#### Your goal:
Using the text on sliding block puzzles below, answer these questions:
1. What name does the text give to the invisible force that keeps people from solving Loyd's "14-15" puzzle?
2. What do most puzzle designs that hide a parity change include?
3. How far must the whole puzzle be rotated in the designs the text calls trickier still?

#### Text block:
=== Section Start ===
Sliding Block Puzzles

by Serhiy Grabarchuk

Everyone who has ever tried to solve Loyd's "14-15" puzzle very soon felt some invisible force that prevents to solve the puzzle. And this force is so stubborn, so strong that one might continue attempts to eternity without success. The name of this force is the Parity. Many mathematicians and puzzlers know this "Invisible Thing" as a very dangerous, but at the same time very useful force which sometimes helps to solve very difficult problems (often with easy). Other times it suggests the most unusual and puzzling challenges, like Loyd's "14-15" puzzle that led the whole World to incredible puzzle madness.

A parity principle is often used as a main trick in sliding block puzzles, and is the solving key for them. For many such "tricky" puzzles solving them means finding the way how to change parity of their pieces from odd to even. So once the solver changes the parity of the pieces, the puzzle becomes solvable.

Many puzzle inventors employ tricky ideas how to change parity, and then mask these ideas from the solver in order to make these puzzles appear unsolvable. Most of such designs have a pair of identical interchangeable pieces. So when you change these pieces in the final position you, in fact, change the parity of the puzzle, and reach the solution. Other designs have pieces with special depictions, and when you rotate the whole puzzle 180°, some signs are changing into other and vice versa. This way you may interchange one pair (or any odd number of pairs) of pieces, and therefore "change" the parity without really changing it. Yeah! So illusive.

Trickier still are designs which require that you rotate the whole puzzle 90°. Actually, in this way you rotate cycles with an even numbers of pieces, and again this change the parity of the puzzle. Generally speaking, every such tricky puzzle always requires to perform some kind of optical illusion, because every time you have to move some piece(s) into certain positions for which another piece(s) would normally reside.

Nevertheless there is a method to outwitting the Parity in a straightforward way, which does not require you to rotate the whole puzzle, nor to interchange the identical pieces, nor to use any special tricky pictures.
=== Section End ===
#### Source material:
=== Section Start ===
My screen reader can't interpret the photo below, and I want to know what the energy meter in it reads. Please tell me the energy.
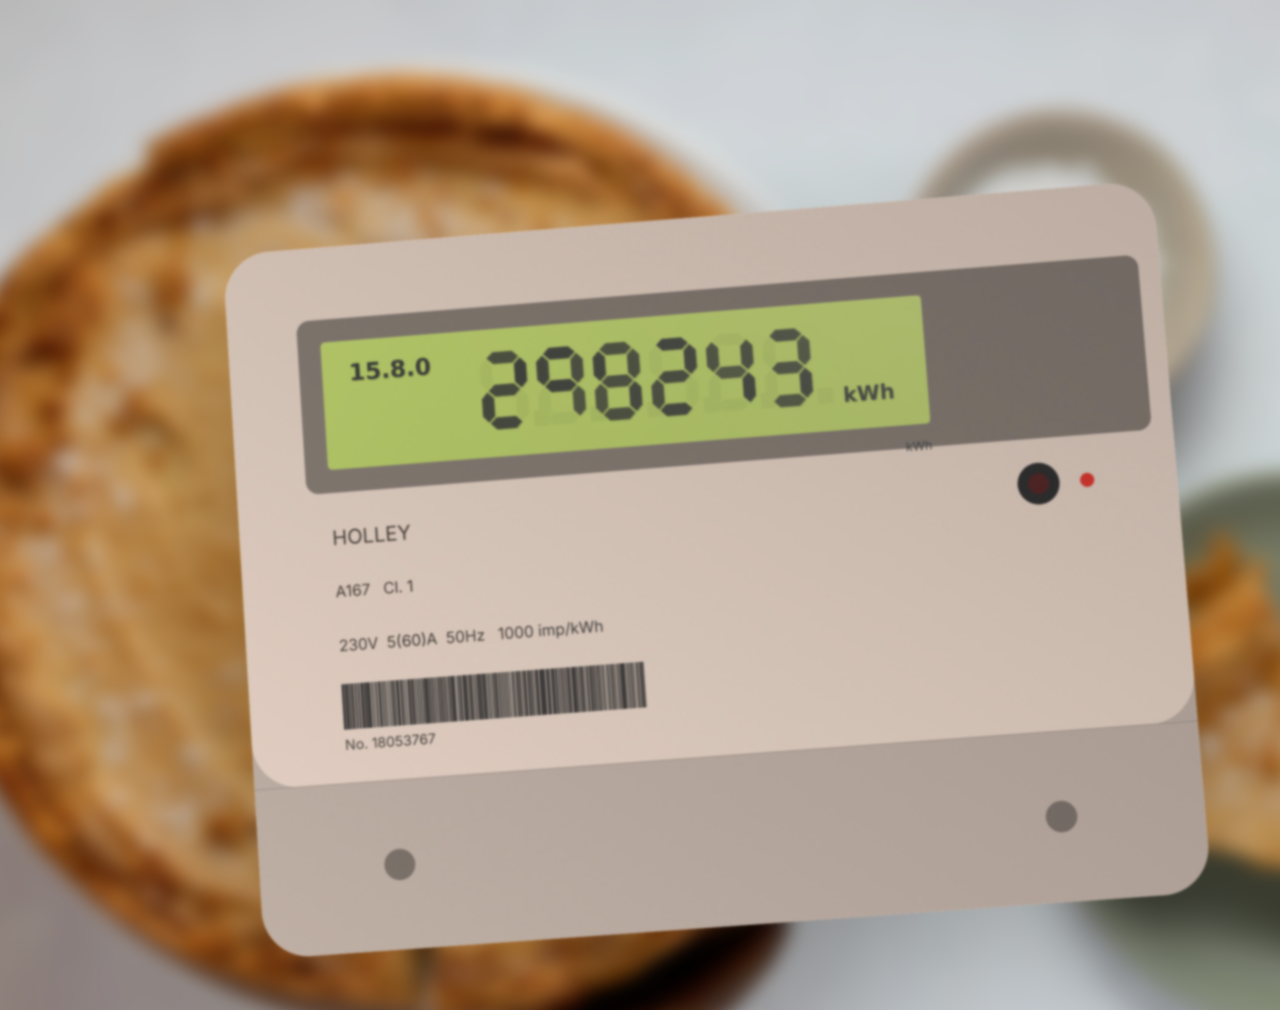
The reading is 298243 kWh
=== Section End ===
=== Section Start ===
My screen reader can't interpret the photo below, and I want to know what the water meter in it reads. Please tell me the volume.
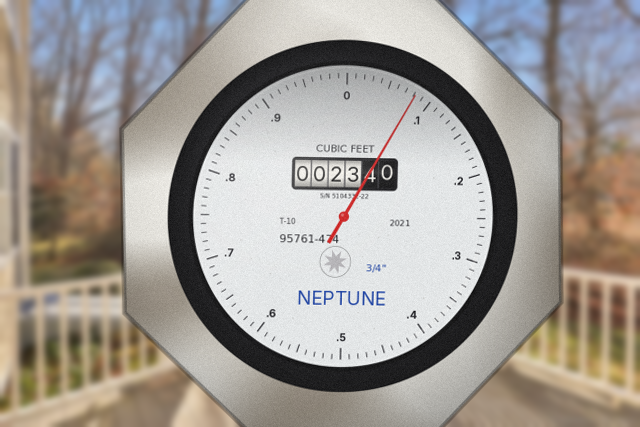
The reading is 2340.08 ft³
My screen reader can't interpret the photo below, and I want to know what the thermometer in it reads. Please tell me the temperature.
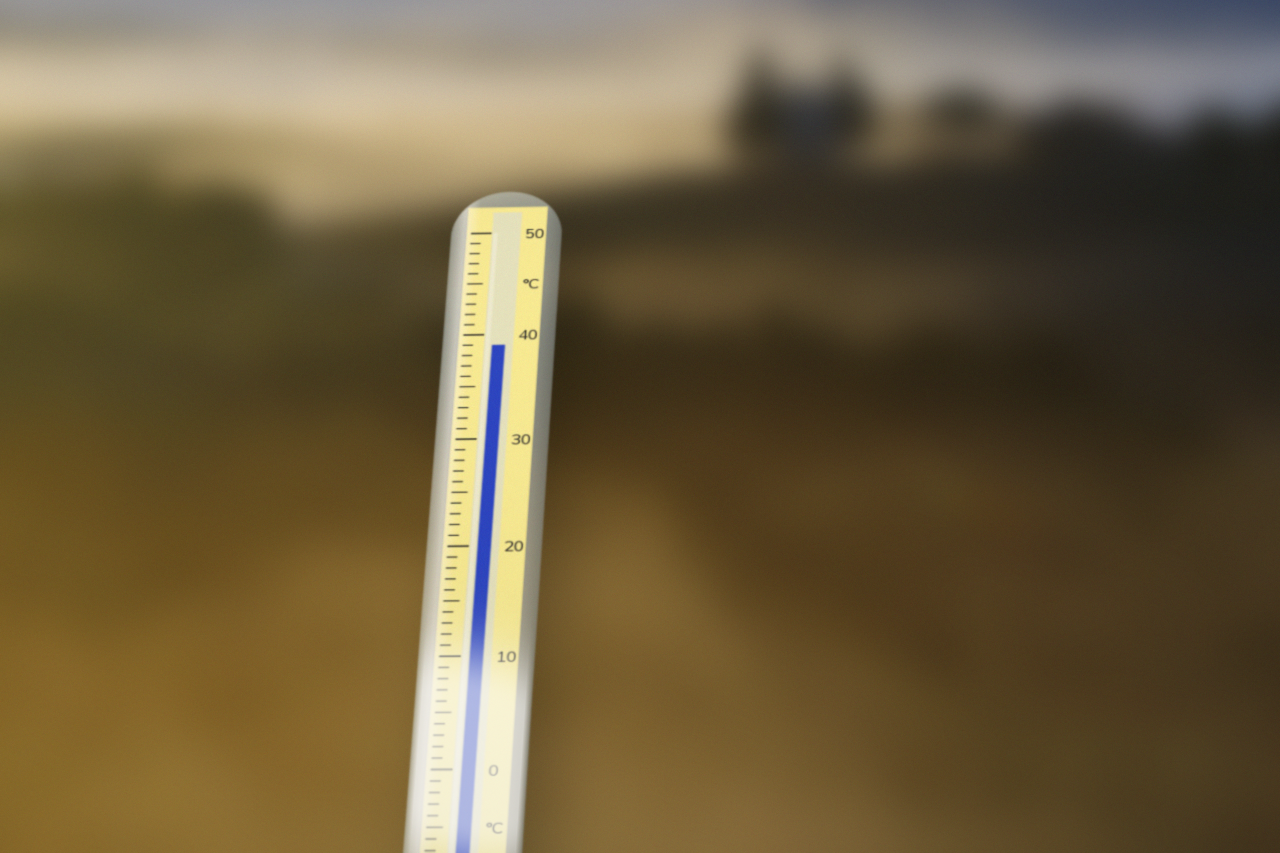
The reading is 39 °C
=== Section End ===
=== Section Start ===
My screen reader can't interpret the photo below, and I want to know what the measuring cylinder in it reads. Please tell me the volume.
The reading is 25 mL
=== Section End ===
#### Solution:
1. The Parity.
2. A pair of identical interchangeable pieces.
3. 90°.